The national annual GDP is estimated at Rs. 5,705 billion, and Nepal's economy growth rate at 3.87 per cent. According to the data, Bagmati's GDP accounts for 36.4 per cent of the total, Koshi 15.8 per cent, Lumbini 14.3 per cent, Madhes 13.1 per cent, Gandaki 9.1 per cent, Sudurpaschim 7.1 per cent and Karnali 4.3 per cent. In terms of population, Madhes and Bagmati have a population of over 6 million, Lumbini and Koshi over 5 million, Gandaki over 2.4 million, Sudurpaschim over 2.6 million, and Karnali over 1.6 million. When population is factored in, the per capita GDP is estimated to be the highest in Bagmati and the lowest in Madhes. 

Looking at the economic activities according to industrial classification, the contribution of agriculture sector is highest in all provinces but Bagmati. The growth rate of electricity sector is highest in Lumbini. The growth rate of construction sector is negative in all provinces, while the growth rate of manufacturing industry sector is negative in all provinces except Karnali. It seems that the per capita GDP of the provinces other than Gandaki and Bagmati is lower than the national average.

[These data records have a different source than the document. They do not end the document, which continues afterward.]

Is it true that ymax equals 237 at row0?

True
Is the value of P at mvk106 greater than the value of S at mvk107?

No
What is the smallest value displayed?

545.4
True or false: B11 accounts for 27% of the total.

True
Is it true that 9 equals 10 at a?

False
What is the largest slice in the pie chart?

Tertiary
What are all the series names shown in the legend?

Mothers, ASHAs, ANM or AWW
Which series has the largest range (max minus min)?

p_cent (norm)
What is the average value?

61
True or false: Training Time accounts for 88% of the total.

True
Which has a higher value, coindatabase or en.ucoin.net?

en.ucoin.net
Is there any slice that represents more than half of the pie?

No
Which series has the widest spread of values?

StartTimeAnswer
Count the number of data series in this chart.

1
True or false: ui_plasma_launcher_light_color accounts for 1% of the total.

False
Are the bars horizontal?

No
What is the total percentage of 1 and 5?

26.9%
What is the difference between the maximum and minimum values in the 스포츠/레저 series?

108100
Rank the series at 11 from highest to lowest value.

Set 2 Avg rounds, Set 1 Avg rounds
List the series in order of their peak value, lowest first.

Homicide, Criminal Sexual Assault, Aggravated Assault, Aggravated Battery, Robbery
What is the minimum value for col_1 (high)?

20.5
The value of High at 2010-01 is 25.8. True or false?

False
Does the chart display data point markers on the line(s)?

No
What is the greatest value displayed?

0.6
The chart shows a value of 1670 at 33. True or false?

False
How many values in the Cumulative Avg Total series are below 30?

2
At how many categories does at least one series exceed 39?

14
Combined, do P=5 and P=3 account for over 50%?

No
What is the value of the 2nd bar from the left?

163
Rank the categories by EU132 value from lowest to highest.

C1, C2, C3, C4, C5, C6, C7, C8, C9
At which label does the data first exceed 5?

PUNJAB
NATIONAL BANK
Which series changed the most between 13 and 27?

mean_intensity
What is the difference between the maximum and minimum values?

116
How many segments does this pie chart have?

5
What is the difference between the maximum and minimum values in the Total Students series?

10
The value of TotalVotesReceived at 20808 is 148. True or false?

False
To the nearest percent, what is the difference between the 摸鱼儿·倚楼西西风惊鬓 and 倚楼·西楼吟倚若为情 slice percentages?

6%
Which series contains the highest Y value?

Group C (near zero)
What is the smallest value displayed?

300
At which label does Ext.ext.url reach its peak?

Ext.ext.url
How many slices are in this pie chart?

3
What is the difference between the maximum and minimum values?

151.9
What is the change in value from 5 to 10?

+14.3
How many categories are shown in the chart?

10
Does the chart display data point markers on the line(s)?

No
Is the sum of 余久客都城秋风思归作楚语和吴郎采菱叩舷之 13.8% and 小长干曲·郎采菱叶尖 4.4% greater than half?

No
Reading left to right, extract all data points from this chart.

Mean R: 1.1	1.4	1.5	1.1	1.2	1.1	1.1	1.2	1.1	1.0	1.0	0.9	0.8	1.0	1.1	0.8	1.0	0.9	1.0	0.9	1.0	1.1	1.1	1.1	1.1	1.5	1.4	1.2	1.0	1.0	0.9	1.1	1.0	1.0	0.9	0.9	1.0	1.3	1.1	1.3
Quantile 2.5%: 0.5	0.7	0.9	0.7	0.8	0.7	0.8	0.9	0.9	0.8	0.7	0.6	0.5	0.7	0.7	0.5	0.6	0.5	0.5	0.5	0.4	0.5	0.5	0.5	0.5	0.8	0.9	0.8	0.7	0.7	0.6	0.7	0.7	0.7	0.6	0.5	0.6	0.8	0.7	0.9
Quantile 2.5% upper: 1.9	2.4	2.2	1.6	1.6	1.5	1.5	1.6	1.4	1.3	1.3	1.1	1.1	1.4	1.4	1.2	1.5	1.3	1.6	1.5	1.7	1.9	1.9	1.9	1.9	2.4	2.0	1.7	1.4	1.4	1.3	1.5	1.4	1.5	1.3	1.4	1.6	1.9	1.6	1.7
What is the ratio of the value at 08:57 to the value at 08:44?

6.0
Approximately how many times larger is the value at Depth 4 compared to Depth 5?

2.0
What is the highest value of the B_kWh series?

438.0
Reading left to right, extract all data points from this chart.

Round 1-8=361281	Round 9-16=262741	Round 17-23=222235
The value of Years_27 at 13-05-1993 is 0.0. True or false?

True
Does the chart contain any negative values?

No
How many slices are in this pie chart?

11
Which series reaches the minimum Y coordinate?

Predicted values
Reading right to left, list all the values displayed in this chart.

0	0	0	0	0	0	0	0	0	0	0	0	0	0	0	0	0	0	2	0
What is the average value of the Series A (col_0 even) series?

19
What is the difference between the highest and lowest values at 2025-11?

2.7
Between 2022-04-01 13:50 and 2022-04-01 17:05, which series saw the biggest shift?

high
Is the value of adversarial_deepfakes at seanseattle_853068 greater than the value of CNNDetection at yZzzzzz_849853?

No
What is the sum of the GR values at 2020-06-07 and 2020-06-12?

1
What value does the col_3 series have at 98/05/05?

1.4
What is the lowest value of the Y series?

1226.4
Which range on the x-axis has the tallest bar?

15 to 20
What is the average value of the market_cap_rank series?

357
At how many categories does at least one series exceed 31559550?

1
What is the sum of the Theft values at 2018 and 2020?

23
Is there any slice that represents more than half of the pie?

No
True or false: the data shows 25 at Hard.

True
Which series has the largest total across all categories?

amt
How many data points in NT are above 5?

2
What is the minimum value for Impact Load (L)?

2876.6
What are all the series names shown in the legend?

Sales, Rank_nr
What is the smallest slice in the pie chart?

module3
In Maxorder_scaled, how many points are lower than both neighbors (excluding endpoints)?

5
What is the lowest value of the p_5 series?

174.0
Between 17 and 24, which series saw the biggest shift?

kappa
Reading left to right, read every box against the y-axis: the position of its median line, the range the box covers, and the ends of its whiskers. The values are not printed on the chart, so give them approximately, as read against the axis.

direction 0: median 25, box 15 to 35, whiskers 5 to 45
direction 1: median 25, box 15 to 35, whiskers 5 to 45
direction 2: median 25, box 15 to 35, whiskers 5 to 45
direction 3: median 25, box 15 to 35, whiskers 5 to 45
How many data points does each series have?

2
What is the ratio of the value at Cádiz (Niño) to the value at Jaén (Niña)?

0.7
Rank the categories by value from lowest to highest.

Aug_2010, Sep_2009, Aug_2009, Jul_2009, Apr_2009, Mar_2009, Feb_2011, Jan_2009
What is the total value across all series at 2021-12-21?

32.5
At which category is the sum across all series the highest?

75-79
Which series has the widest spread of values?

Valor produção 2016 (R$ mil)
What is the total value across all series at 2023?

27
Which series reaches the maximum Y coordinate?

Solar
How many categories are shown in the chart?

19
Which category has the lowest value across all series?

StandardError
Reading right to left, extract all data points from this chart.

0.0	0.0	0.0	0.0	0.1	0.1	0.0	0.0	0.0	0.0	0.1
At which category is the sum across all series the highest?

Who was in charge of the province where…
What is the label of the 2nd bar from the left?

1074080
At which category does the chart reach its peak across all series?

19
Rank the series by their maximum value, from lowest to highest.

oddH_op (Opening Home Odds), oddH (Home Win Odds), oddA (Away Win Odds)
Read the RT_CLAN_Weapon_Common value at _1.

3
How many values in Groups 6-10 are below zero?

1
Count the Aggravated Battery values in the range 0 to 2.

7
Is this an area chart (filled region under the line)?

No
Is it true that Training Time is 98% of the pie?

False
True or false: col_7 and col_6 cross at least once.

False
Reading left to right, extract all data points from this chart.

These disparities are nothing new. The constitution of Nepal promulgated in 2015 seeks to address structural inequality through the adoption of federalism. But its shortfall in making this happen calls for some concrete measures aimed at those provinces faring poorly. Low GDP is indicative of low Human Development Index (HDI) and widespread poverty. One of the most effective tool to lift productivity is education. A skilled and educated workforce, of course, commands higher pay and benefits, because they are the ones to make industries run. That said, we also need to take into account the resources provinces are endowed with. For a resource-rich province, a path to prosperity and development is smooth, while for its resource-poor peer, it's bumpy.  

To effectively deal with this problem, the statute has made several provisions for equitable distribution of resources among the federal, provincial and local level entities considering inter-governmental fiscal transfer as one of the significant component of fiscal federalism. Should this not suffice, Intergovernmental Fiscal Management Act 2017 has been enacted and implemented with an objective of managing the issues related to revenue rights, revenue sharing, budget management, public expenditure and fiscal discipline among the federal, provincial and local level entities. This Act has basically included the issues such as revenue and expenditure responsibilities, intergovernmental fiscal transfers, internal loan that can be taken by province and local entities as important elements of fiscal federalism. The provinces require working in the spirit of the constitution to ensure regional balance and economic prosperity.